Where Was This in 1973?

I don’t think I’m alone in my vivid recall of taking the dreaded Scholastic Aptitude Tests, or SATs, during my junior and senior years of high school.

That was at a time when Roberta Flack was singing “Killing Me Softly,” Joe Frazier was heavyweight champion and Democratic presidential candidate George McGovern was desperately seeking a replacement for running mate Tom Eagleton in an ultimately, futile attempt to unseat Richard Nixon.

The parental mandate on those tests was fairly clear in my household. “William, you screw this up and you’d better begin applying to two-year schools.”

Well, in that pressure-free atmosphere, I was instructed to show up on a Saturday at the school gymnasium and choose a seat in one of the seemingly endless rows of desks and listen as a group of dour proctors readied us for roughly four hours of verbal and mathematics testing.

I also remember watching one of the phys-ed teachers, a 220-pound brute with a sinister Fu-Manchu mustache who went by the moniker “Doc,” grab a student by scruff of the neck because he had the temerity to stand up and stretch.

I won’t reveal my scores, but let’s say that our mailbox was not exactly inundated with college acceptance letters. But interestingly, I did get enlistment literature from every branch of our armed services.

Incredibly, I repeated the impersonal process that defined standardized testing in the ‘70s when I took the Graduate Record Exam in what would prove to be my last year of higher education.

But let’s move forward about 25 years.

Although I never sat for the CPA exam, the many folks I’ve spoken to who have, recall the experience in much the same manner as one remembers life-changing events such as major surgery or being left at the altar.

I imagine it’s roughly equivalent to my SAT experience multiplied by a factor of 163.

I mention this because on Monday, April 5, the much-ballyhooed computerized CPA Exam makes its debut in some 300 testing centers across the country.

The project, a collaboration between the AICPA, the National Association of State Boards of Accountancy, and Prometric, a Thomson business, has supplanted reams of scratch paper and a box of sharpened No. 2 pencils, with an online point-and-click methodology that can actually be taken at a candidate’s convenience in lieu of its traditional offering of twice a year.

According to related literature, the online CPA exam tests candidates’ research, analytical, judgment and communications skills, and aligns with situations and problems encountered by entry-level CPAs.

A week before the exam’s official debut, institute officials invited several editors from our accounting publications for a live demonstration.

I’ve never taken an online exam, so I have nothing to compare it to. But my initial reaction would be that the new delivery beats tapping your forehead with a gnawed-through Eberhard Faber when you’re stuck on an answer.
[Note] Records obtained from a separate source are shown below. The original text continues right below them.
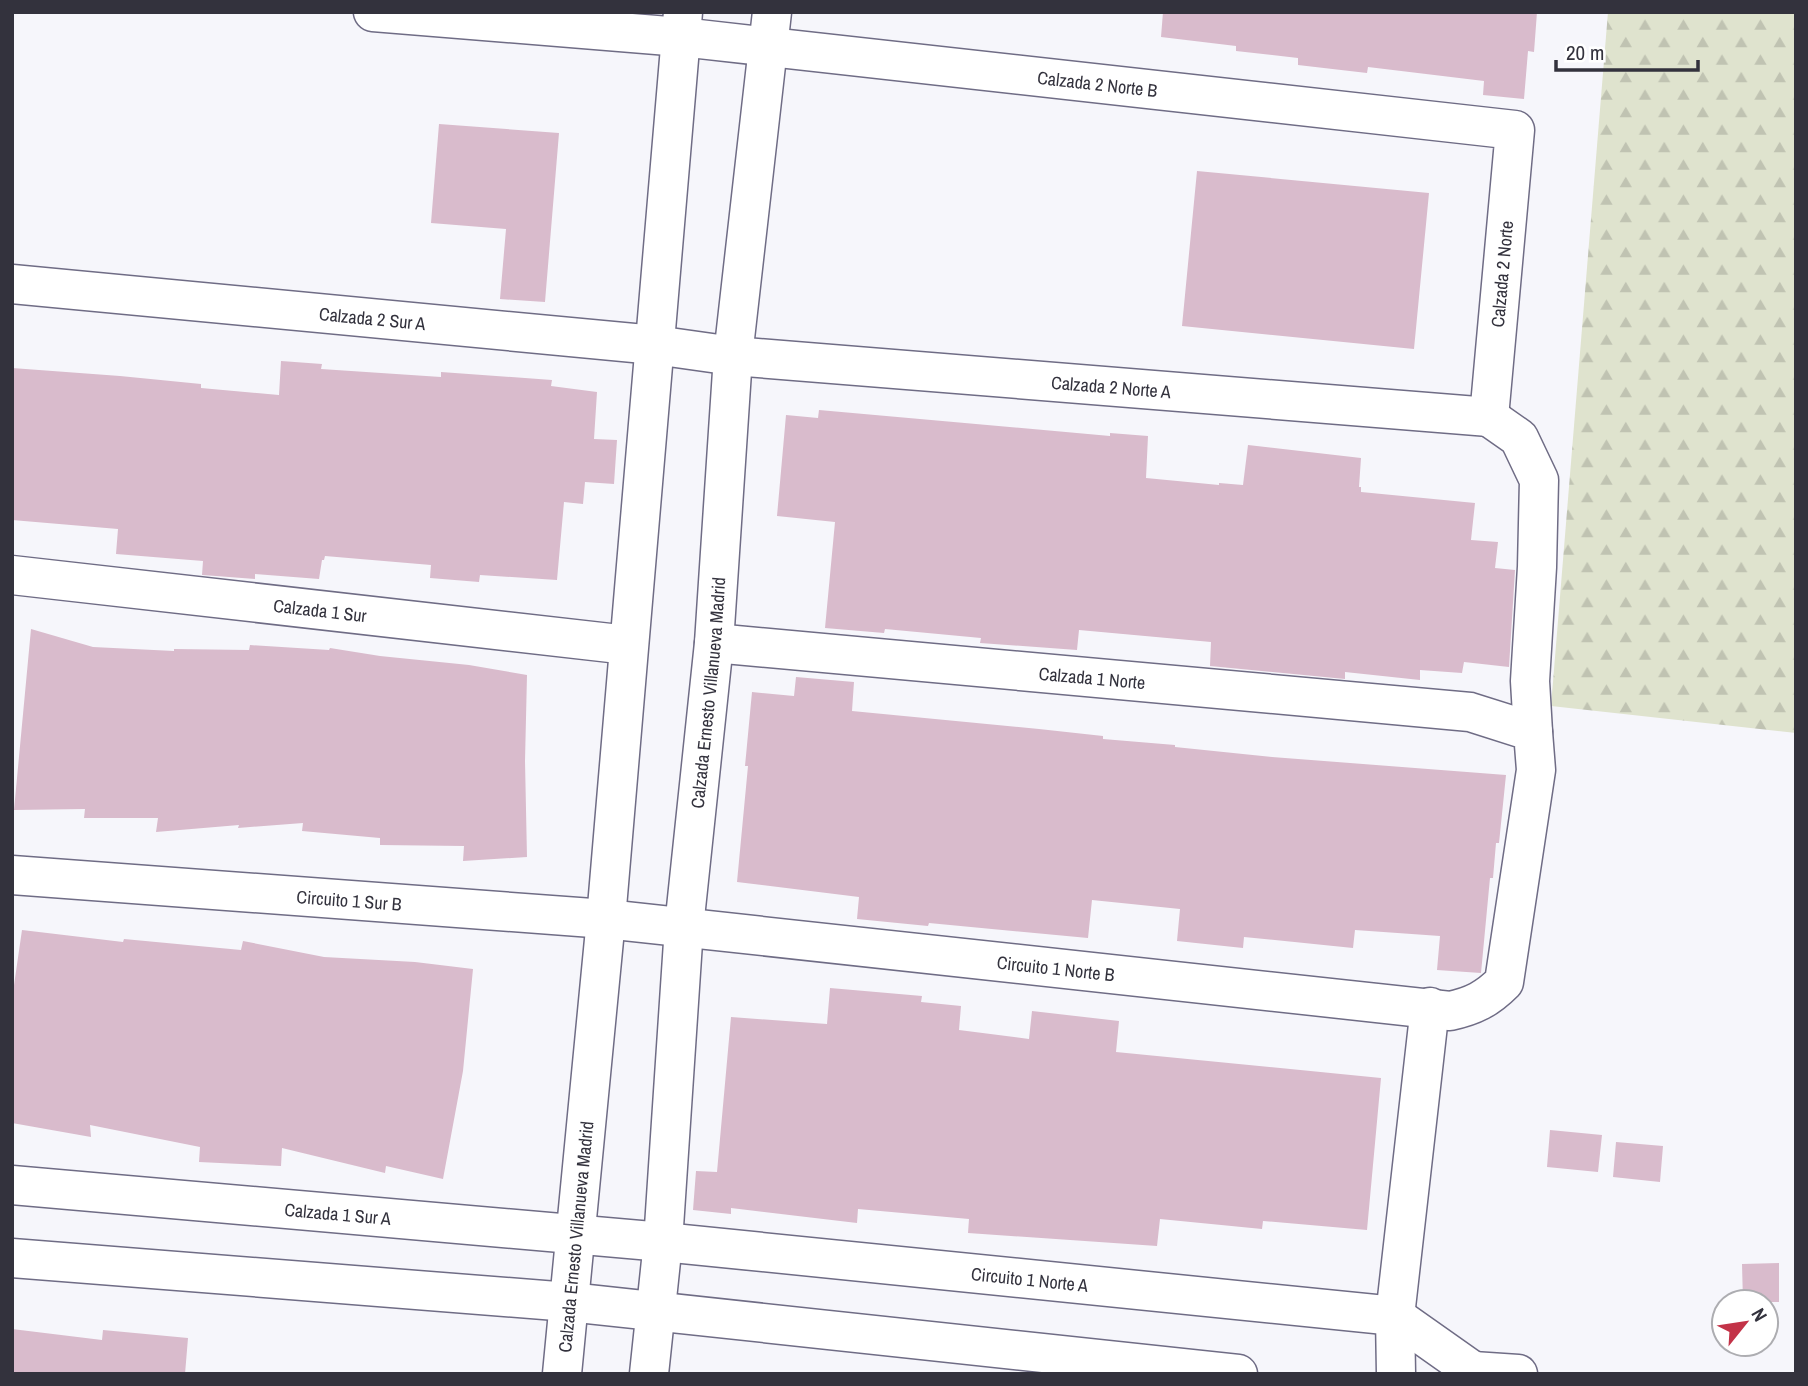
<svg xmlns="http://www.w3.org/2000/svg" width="1808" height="1386" font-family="'Archivo Narrow',sans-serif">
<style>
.forest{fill:url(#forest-firs)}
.building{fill:#d9bbcc}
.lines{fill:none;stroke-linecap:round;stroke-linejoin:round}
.minor-casing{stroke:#6f6c85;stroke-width:41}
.minor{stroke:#fff;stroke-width:38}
.labels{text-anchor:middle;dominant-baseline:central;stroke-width:7;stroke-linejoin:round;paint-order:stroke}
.street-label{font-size:18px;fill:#33323d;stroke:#fff}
</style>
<defs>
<pattern id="forest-firs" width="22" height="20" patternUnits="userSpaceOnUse" patternTransform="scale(1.75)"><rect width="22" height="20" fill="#dfe3ce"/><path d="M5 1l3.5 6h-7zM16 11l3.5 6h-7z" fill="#c0c3b2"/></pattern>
</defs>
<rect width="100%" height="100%" fill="#f6f6fb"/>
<path class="forest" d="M1608,12h188v721l-245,-27z"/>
<path class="building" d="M1163,12h374l-3,40 -6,-1 -4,48 -41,-4 1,-14 -116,-14 -1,6 -69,-8v-7l-62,-7v-5l-75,-9z
M439,124l120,9 -14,169 -45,-3 6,-70 -75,-6z
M1197,171l232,22 -15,156 -232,-23z
M281,361l41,3 -1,5 120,8v-5l111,8 -1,6 46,6 -3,47 23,1 -3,44 -29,-2 -2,22 -19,-2 -7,78 -77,-5 -1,7 -49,-4 1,-13 -106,-9 -1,4h-2l-3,19 -64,-5v5l-39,-3 -14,-1 1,-14 -87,-7 2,-25 -106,-9v-152l108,8 81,8v4l78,7z
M819,410l291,26v-3l38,3 -2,42 73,7v-2l24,2 5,-40 113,13 -2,29h2v5l114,11 -4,37 27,2 -3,26 20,2 -6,97 -45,-5 -2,11 -42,-3v10l-75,-8v7l-135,-13 1,-24 -132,-12 -2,20 -97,-7 1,-5 -96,-9 -1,4 -59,-5 10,-106 -58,-6 9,-101 32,3z
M31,629l62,18 81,4v-2l75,1 1,-5 79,5 1,-2 50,8 89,9 58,10 -2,86 2,96 -64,4 1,-15 -84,-1v-7l-78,-7 1,-8 -65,5 1,-3 -83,7 2,-14h-74l1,-9 -71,1z
M796,677l58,5 -2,29 187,18 64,7v3l72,6v2l97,10 234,18 -7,68h-3l-3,35h-3l-9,95 -44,-3 3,-34 -85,-6 -2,18 -109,-11 -1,11 -66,-7 3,-32 -88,-9 -4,38 -159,-15 -1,3 -71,-7 2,-22 -122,-15 11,-116h-3l7,-74 42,4z
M22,930l101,12 1,-3 117,11 2,-9 81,16 91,5 58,7 -10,102 -20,108 -57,-13 -1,7 -103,-25 -1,18 -82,-4 1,-15 -110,-22 1,12 -79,-14v-124z
M830,988l92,8 -1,6 40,4 -2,24 70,9 3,-28 87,10 -3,31 265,26 -14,152 -104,-9 -1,8 -102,-10 -3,27 -189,-13 1,-14 -111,-10 -1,14 -126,-15v6l-38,-4 3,-39 21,1 14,-155 96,7z
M1550,1130l52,5 -4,37 -51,-5z
M1616,1142l47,4 -3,36 -47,-5z
M1779,1263v39h-36l-1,-38z
M12,1329l90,11 1,-10 85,8 -3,36h-173z"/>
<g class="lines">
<defs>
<g id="minor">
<path id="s1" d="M373,12l308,25 834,93 -26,287"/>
<path id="s2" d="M12,284l643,61 78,11 756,61"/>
<path d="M1489,417l30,21 20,42 -2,87 -7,114 3,51"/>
<path id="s3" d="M12,575l616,70"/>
<path id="s4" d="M12,875l594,44 844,92c23,-5 37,-12 54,-29l32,-212 -3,-38 -63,-20 -756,-69"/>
<path id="s5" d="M12,1185l651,57 732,74 78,55"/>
<path d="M12,1258l557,44 669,72"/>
<path id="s6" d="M562,1374l44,-455 77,-907"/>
<path id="s7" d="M649,1374l14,-132 21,-315 30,-284 19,-287 39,-344"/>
<path d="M1396,1374l-1,-58 35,-309"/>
<path d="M1463,1374l10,-3 45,3"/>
</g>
</defs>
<use href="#minor" class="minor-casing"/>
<use href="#minor" class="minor"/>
</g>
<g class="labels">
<g class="street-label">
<text stroke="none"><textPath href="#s1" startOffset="728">Calzada 2 Norte B</textPath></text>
<text transform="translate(1502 274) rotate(-85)">Calzada 2 Norte</text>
<text stroke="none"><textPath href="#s2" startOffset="362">Calzada 2 Sur A</textPath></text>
<text stroke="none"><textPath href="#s2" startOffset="1104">Calzada 2 Norte A</textPath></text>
<text stroke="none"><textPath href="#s3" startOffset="310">Calzada 1 Sur</textPath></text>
<text transform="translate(1092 678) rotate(5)">Calzada 1 Norte</text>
<text stroke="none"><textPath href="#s7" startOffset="684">Calzada Ernesto Villanueva Madrid</textPath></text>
<text stroke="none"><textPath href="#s4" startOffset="338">Circuito 1 Sur B</textPath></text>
<text stroke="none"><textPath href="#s4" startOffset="1048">Circuito 1 Norte B</textPath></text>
<text stroke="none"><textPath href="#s5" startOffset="327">Calzada 1 Sur A</textPath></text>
<text stroke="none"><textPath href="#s6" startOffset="138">Calzada Ernesto Villanueva Madrid</textPath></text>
<text stroke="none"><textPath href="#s5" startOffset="1022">Circuito 1 Norte A</textPath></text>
</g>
</g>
<rect width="1808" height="1386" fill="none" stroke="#33323d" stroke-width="28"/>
<g transform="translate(1745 1323) rotate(60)"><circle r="33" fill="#ffffff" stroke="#adadb1" stroke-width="2"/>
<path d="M0-5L12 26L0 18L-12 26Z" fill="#c33348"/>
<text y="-10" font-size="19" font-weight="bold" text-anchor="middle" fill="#33323d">N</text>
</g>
<path d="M1556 60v10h142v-10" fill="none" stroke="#33323d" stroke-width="3.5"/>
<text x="1566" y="60" font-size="21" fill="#33323d" stroke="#ffffff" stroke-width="5" paint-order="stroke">20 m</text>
</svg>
And, here’s the best part: You can get out of your chair and stretch without some bull-necked goon reworking your facial profile.

I actually answered several of the multiple-choice questions in the audit and attest section during the demo, proving that I’ve learned something in the three-and-one-half years I’ve held this post.

The cost is a bit steeper than the paper exam — $600 as compared to $250 — but looking back, I would have paid that in a heartbeat if it could have eased my SAT anxiety.

I imagine future CPA Exam candidates would feel the same.